Dünkü oyunlardan bahsedeyim; belki biraz kafamız dağılsın. Erdem Şenocak, bu sefer Ben Pierre Rivière oyunu ile çıktı karşımıza. Celal Mordeniz ve Erdem Şenocak’ın ilk solo projesi olan oyun, gerçek bir hikayeye dayanıyor. Pierre’in bilinç akışı, dağınık dünyası ve faili olduğu dehşet, oyunun ince işlenmiş ses ve hareket makamıyla (Makam, Seyyar Sahnenin özellikle üstünde durduğu bir terim) taşınıyor. Biz seyirciler, Erdem’in etrafını çevirmiş otururken ve Erdem elinde tebeşir anlatısını kuruyor. Tam bu noktada, biçim, oyunun hikayesiyle de kesişiyor. Pierre, biz onu çevreleyip, boğduğumuz için mi anlatıyor yoksa o anlattıkça mı biz önlenemez bir merakla onu çevreliyor ve boğuyoruz? Tüm bu yönleriyle, Ben Pierre Rivière seyirci için özel bir karşılaşma.
Bir diğer oyun, Asnat Zibil’in oynadığı Mısırdan Çıkış oyunu. Kardeşinin yazdığı, otobiyografik bir anlatı. Oyunun fuayesinde öğrendik ki; bu hüzünlü hikayenin bir kısmı İzmir’e de uzanıyormuş. Benzer bir durum Annemin Sessizliği oyununda da olmuştu. Oyuncu Bea’nın atalarının İzmirli Ermeniler olduğunu öğrenmiştik. Dünyanın küçüklüğünü hissetmek çok güzel.

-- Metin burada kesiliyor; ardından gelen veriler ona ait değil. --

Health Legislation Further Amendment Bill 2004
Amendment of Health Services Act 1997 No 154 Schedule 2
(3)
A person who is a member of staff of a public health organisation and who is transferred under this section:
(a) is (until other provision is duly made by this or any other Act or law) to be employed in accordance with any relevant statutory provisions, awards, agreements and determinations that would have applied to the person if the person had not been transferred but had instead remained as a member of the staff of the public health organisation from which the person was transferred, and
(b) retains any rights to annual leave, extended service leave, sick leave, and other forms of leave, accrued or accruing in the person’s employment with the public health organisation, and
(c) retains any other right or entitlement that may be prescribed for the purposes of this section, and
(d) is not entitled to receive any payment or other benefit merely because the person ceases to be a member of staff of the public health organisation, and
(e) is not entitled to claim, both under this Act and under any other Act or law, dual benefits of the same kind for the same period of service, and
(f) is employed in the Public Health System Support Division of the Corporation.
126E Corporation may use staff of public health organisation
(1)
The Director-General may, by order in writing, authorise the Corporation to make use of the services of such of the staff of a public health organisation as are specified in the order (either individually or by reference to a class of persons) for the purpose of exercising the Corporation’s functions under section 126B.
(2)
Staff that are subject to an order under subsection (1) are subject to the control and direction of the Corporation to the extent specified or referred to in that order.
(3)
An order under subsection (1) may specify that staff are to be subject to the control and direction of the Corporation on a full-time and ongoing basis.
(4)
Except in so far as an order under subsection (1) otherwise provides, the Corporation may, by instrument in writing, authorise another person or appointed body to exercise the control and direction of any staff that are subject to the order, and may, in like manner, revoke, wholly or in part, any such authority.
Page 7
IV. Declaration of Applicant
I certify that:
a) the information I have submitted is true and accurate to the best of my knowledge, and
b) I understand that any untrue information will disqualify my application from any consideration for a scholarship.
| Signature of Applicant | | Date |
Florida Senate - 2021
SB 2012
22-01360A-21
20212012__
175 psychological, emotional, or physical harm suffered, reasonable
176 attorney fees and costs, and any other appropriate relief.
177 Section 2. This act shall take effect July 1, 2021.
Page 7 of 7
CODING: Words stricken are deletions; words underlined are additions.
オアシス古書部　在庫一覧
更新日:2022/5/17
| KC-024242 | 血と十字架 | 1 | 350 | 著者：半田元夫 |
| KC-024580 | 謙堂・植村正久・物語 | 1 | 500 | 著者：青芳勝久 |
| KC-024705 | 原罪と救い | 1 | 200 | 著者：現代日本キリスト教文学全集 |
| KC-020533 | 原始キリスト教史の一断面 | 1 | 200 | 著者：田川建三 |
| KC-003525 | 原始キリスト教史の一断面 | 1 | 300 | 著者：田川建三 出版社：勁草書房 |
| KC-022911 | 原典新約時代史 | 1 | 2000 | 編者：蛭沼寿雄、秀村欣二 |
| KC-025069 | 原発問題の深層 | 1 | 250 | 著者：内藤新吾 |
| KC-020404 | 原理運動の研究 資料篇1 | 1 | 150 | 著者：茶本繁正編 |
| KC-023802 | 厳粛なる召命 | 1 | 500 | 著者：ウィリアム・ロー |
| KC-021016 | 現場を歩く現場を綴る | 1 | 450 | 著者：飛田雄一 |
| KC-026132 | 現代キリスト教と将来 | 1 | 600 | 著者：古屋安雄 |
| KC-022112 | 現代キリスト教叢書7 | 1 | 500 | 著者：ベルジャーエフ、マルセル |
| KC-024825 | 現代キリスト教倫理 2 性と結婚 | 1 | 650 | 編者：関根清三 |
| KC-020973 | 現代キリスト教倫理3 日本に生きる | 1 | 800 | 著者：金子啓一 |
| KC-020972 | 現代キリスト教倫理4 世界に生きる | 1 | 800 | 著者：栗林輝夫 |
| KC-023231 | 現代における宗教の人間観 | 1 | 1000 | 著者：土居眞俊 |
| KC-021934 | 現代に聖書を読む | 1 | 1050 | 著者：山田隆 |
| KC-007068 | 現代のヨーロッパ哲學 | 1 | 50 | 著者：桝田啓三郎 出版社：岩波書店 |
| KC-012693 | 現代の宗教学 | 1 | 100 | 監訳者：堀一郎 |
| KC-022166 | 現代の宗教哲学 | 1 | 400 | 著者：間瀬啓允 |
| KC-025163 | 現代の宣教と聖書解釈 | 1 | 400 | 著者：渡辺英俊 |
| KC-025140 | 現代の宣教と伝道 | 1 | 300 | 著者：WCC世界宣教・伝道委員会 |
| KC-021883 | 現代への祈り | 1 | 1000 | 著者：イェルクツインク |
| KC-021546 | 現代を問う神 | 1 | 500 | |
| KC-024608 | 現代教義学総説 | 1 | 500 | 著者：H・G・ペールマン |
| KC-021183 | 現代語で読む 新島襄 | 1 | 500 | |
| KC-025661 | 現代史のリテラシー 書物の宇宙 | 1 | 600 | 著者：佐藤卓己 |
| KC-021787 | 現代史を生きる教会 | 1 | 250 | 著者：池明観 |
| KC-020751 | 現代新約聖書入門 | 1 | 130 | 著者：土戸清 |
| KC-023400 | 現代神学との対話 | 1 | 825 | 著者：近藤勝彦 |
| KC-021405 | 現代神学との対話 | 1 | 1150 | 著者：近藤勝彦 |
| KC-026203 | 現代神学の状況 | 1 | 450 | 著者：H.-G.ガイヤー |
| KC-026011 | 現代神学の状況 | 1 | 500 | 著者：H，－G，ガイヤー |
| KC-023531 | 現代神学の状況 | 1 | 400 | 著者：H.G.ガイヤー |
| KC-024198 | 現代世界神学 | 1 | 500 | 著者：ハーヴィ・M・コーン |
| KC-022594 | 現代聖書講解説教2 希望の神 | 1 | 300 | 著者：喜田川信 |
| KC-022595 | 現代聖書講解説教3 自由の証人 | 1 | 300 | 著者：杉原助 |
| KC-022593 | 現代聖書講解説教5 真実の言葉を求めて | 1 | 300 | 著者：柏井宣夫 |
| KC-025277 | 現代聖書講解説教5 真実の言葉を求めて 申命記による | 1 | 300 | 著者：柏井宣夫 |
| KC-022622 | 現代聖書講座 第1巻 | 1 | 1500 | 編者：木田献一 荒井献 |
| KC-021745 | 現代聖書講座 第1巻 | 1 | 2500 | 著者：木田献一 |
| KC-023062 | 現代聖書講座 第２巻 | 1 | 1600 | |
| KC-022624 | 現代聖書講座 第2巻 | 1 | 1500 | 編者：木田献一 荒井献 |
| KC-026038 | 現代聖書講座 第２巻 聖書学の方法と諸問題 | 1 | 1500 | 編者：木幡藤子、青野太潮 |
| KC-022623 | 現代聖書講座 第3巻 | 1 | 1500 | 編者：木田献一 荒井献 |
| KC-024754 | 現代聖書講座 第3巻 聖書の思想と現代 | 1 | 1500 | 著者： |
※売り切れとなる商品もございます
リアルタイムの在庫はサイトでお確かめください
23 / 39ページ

Son oyun ise Doğu Can’ın İçimde Kalmasın isimli standup gösterisiydi. Doğu Can, ışık yapmadığı zamanlarda ne kadar komik olduğunu cümle aleme gösterdi. Festivale güzel bir final yapmış oldu. Böyle organizasyonları, tebessümle bitirmek önemlidir.
Nihayetinde, Monofest’16 bitti. “Her mevsimin bir sonu vardır.” diyordu şair ve ekliyordu; “her şey birden bire oldu.” Ama nasıl oldu, neler yaşandı hiç anlatmıyordu. Mesela, Can’ın geceleri bakkalda uyuduğunu, Yağmur’un çeviri yapmaktan beynin dille ilgili bölümünün hasar gördüğünü, Yasin’in fotoğraf çekmekten ellerinin nasır tutuğunu, teknik ekibin on sekiz saat çalıştığını, mutfak ekibinin fuayelerde soğan ve kabak doğradığını söylemiyordu. Celal’in projeksiyon kapanmasın diye oyun boyunca fişi tuttuğunu; Nesrin’in biz bu oyunları izleyelim diye bütün sene binlerce mail yazdığını; Erdem’in, Doğu’nun, Emre’nin koşturma arasında bir nefes oyunlarını oynadıklarını unutuyordu. Anlatsa ne olurdu? Hayat, kelimelerden daha büyüktü ve bunlar ve yaşananların hepsi tatlı anılar olarak hatırlanacaktı. Çünkü güzel bir festivali geride kaldı. Medrese; ekibiyle, katılımcısıyla güzel insanlar biriktirdi. O güzel insanlar da, o güzel Toroslara binip gittiler.